Trecho:
>>>

A Associação de Amigas e Amigos da Cinemateca Capitólio vai realizar um evento diferente no próximo sábado, 20 de julho, às 16h. Em vez de uma sessão de cinema, a AAMICCA promove um debate sobre relatos literários que abordaram duas enchentes Porto Alegre — a de 1941 e a de 2024.
"O propósito do AAMICCA Convida", diz o material de divulgação, "é trazer autores e autoras que publicaram textos e livros nos mais diversos campos do conhecimento, para que comentem sobre o seu processo de escrita, além de estimular a interação e a reflexão com futuros leitores interessados sobre os temas em foco".
Intitulado "Narrar as Enchentes, Pensar Porto Alegre", o encontro do dia 20 será no Café Mentaleiro, localizado no segundo da Cinemateca Capitólio (Rua Demétrio Ribeiro, 1085, na esquina com a Borges de Medeiros). Os três convidados vão conversar com o público sobre as experiências que tiveram com a inundação na Capital e "a sua transmutação dessa condição extrema para o formato literário".

<<<

Material fornecido:
>>>

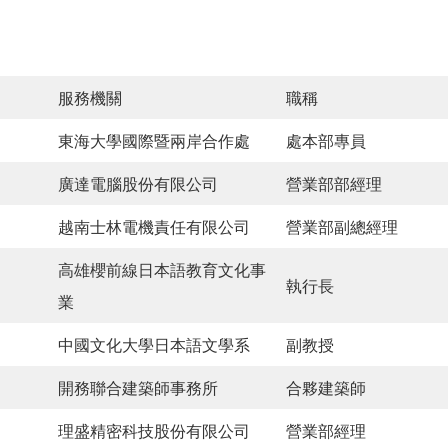
服務機關
職稱
東海大學國際暨兩岸合作處
處本部專員
廣達電腦股份有限公司
營業部部經理
越南士林電機責任有限公司
營業部副總經理
高雄櫻前線日本語教育文化事
執行長
業
中國文化大學日本語文學系
副教授
開務聯合建築師事務所
合夥建築師
理盛精密科技股份有限公司
營業部經理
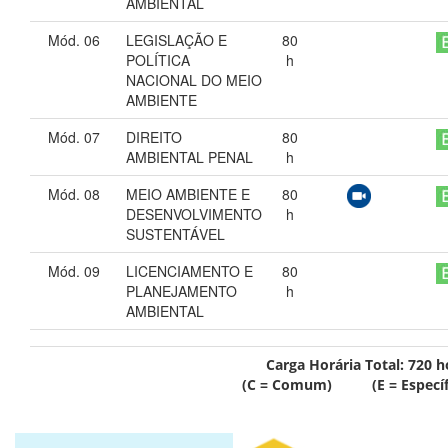
AMBIENTAL
Mód. 06
LEGISLAÇÃO E
80
POLÍTICA
h
NACIONAL DO MEIO
AMBIENTE
Mód. 07
DIREITO
80
AMBIENTAL PENAL
h
Mód. 08
MEIO AMBIENTE E
80
DESENVOLVIMENTO
h
SUSTENTÁVEL
Mód. 09
LICENCIAMENTO E
80
PLANEJAMENTO
h
AMBIENTAL
Carga Horária Total:
720
h
(C = Comum) (E = Específ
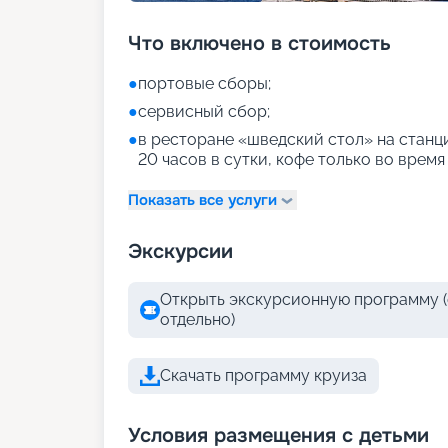
Что включено в стоимость
●
портовые сборы;
●
сервисный сбор;
●
в ресторане «шведский стол» на станци
20 часов в сутки, кофе только во время
Показать все услуги
Экскурсии
Открыть экскурсионную программу (
отдельно)
Скачать программу круиза
Условия размещения с детьми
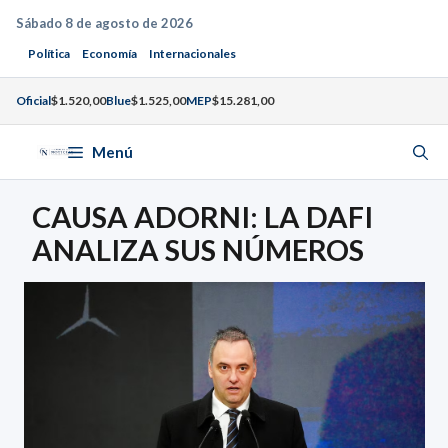
Saltar
Sábado 8 de agosto de 2026
al
Política
Economía
Internacionales
contenido
Oficial
$1.520,00
Blue
$1.525,00
MEP
$15.281,00
Menú
CAUSA ADORNI: LA DAFI
ANALIZA SUS NÚMEROS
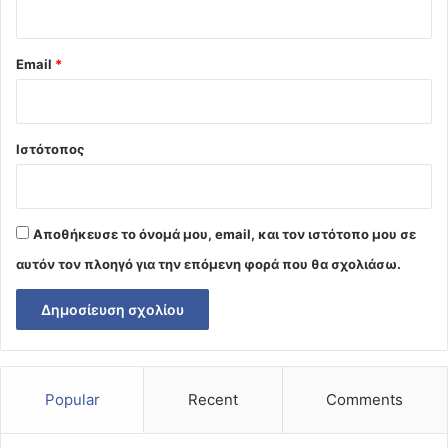
Email
*
Ιστότοπος
Αποθήκευσε το όνομά μου, email, και τον ιστότοπο μου σε
αυτόν τον πλοηγό για την επόμενη φορά που θα σχολιάσω.
Popular
Recent
Comments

<<<

Orientações de trabalho:
[a] De acordo com o trecho sobre o debate das enchentes, qual é o título do encontro marcado para o dia 20?
[b] Dê continuidade ao trecho sobre o debate das enchentes a partir da última frase apresentada.
As entradas não têm nenhum papel nesta atividade.

Respostas do exercício:
[a] "Narrar as Enchentes, Pensar Porto Alegre".

[b]
Julia Dantas é escritora, editora, tradutora e autora dos livros Ruína y Leveza (2015) e Ela se Chama Rodolfo (2022), entre outros. Escreveu o fabuloso texto "A casa alagada", que narra como enfrentou a situação de ter seu apartamento submerso, no bairro Menino Deus. A publicação começa assim:
"'Obrigada por colocar em palavras o que eu não conseguia', me responde a Ana numa conversa sobre uma das incontáveis facetas péssimas dessa catástrofe em andamento. Dias depois ela me pergunta se eu estou pensando em escrever. Naquele momento, eu só pensava no meu apartamento com água pela cintura, sentia meu cérebro frito ou derretido e não conseguia nem ler. Mas ela tem razão, colocar coisas em palavras é um dos meus poucos talentos, e tem sido meu método mais confiável de sobrevivência e de conexão com os outros. Por isso este texto existe, para que meu cérebro volte a se comportar como um cérebro e para criar a possibilidade de que outras pessoas tenham aqui uma organização de palavras que elas precisavam mas não encontravam".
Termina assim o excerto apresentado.